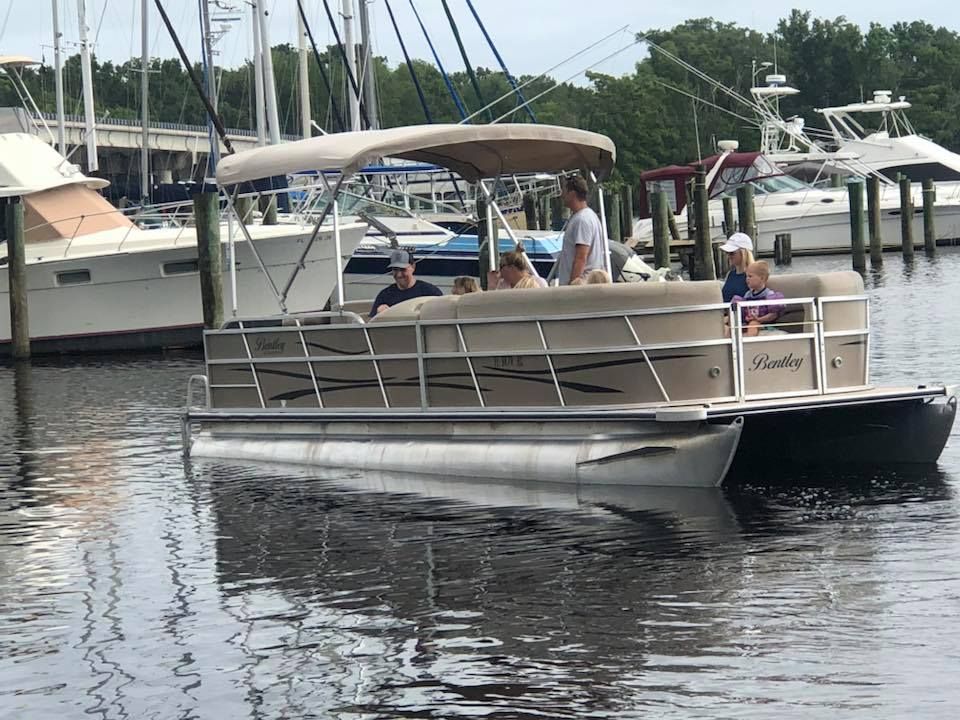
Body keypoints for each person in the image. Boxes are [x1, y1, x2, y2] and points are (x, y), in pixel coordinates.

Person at [555, 175, 607, 285]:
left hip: (581, 285)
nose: (561, 195)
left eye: (564, 191)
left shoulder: (582, 220)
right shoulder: (590, 216)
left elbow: (581, 257)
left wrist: (573, 286)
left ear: (572, 194)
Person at [370, 249, 442, 317]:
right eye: (395, 269)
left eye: (403, 269)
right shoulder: (384, 295)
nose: (399, 274)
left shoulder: (430, 292)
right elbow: (369, 323)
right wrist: (378, 314)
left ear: (413, 267)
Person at [731, 261, 785, 336]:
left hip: (765, 323)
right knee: (731, 324)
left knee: (753, 324)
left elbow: (773, 315)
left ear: (762, 278)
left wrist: (759, 319)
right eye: (746, 276)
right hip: (748, 322)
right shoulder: (747, 295)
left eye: (750, 276)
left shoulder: (769, 294)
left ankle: (750, 344)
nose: (747, 279)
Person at [719, 232, 754, 302]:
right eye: (727, 253)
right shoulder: (730, 274)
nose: (728, 256)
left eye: (731, 253)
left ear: (743, 253)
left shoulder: (752, 275)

▶ **EXERCISE DETAILS**
Would you copy out exactly the lines from the one holding "right eye: (746, 276)" through the end of the entries above, both ends included?

▶ **TASK ANSWER**
right eye: (746, 276)
right hip: (748, 322)
right shoulder: (747, 295)
left eye: (750, 276)
left shoulder: (769, 294)
left ankle: (750, 344)
nose: (747, 279)
Person at [719, 232, 754, 302]:
right eye: (727, 253)
right shoulder: (730, 274)
nose: (728, 256)
left eye: (731, 253)
left ear: (743, 253)
left shoulder: (752, 275)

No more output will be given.